What needs to be done: Please state the number of lines in the entries below where the word "UMSU" appears. Include nothing else.

Supplied entries:
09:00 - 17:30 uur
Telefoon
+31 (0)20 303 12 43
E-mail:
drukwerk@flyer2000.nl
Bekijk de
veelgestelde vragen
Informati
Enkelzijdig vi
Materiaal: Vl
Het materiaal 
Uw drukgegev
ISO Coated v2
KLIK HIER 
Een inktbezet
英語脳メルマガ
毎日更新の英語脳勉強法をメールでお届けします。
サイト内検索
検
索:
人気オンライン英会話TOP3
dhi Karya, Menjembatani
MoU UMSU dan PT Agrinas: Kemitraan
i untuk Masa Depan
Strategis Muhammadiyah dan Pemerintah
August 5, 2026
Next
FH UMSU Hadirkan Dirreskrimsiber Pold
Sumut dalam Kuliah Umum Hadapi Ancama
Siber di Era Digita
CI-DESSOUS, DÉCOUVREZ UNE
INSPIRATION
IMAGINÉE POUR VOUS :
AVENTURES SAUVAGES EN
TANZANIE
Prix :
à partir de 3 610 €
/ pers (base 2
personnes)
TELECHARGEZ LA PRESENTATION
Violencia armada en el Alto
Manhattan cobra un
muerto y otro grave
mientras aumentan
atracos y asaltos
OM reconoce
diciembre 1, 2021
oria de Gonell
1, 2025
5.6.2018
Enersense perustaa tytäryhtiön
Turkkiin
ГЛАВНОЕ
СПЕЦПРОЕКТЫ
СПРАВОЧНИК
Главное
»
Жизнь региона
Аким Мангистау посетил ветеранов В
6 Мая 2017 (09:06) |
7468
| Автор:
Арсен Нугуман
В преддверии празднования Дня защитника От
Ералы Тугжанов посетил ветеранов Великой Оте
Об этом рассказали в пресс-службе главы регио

Exercise response: 2